Significance and Claims
The paper claims to provide the first treatment of do-calculus in a tangent category setting, shifting the focus from graphical surgery to the differential geometry of statistical manifolds. Its primary significance lies in:

Geometric Invariants: Identifying "Frobenius-derivative defects" and non-vanishing Lie brackets as intrinsic geometric signatures of latent confounding, independent of graph selection.
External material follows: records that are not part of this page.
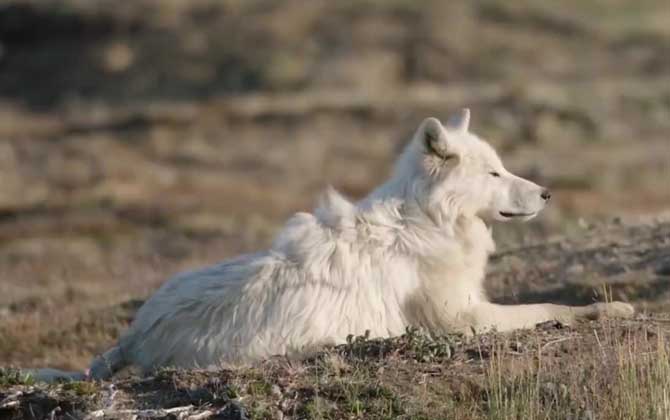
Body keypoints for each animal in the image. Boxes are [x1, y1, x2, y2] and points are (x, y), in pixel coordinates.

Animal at [30, 109, 636, 380]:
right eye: (493, 173)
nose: (548, 193)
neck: (428, 220)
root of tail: (133, 335)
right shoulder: (461, 318)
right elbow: (549, 307)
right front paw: (609, 309)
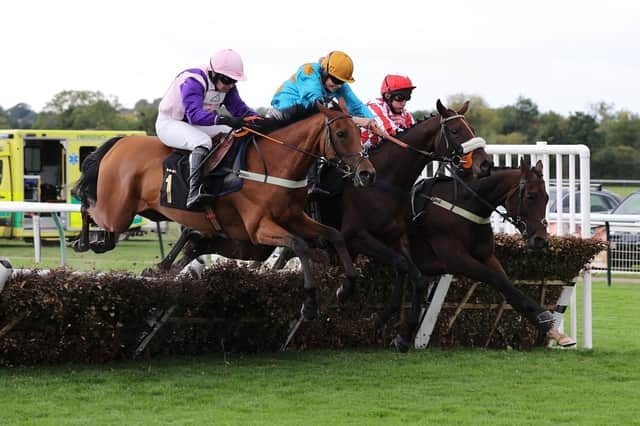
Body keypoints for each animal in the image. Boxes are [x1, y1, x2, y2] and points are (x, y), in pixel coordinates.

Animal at [72, 100, 378, 320]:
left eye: (359, 132)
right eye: (341, 134)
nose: (367, 173)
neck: (274, 164)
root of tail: (120, 140)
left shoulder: (294, 217)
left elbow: (334, 235)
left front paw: (346, 287)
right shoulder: (258, 228)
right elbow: (299, 245)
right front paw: (310, 303)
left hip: (146, 211)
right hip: (117, 211)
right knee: (88, 206)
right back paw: (86, 241)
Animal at [404, 161, 580, 348]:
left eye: (546, 197)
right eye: (530, 196)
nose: (540, 240)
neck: (465, 206)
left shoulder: (487, 257)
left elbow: (508, 286)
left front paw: (553, 331)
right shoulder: (456, 260)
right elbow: (498, 280)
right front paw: (545, 318)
Handling Singularities: By formulating interventions on the exogenous tangent bundle (Stat $^\infty_{SCM}$ ), the framework avoids the support problems and singularities often encountered when defining hard interventions via global density ratios on observed variables.
Foundational Shift: It proposes that causal inference should begin with Frobenius-compatible infinitesimal invariants of the observed statistical object, treating any finite graphical or algebraic syntax (like graphs or imsets) as a secondary presentation of these invariants.

The paper explicitly limits its scope to the formulation of the substrate, the connection to Kan transport, and the statement of the three rules. It acknowledges that full causal-sufficiency theory, the construction of a Frobenius-Markov cohomology theory, and the functorial extraction of graphical presentations from tangent data are left as future work.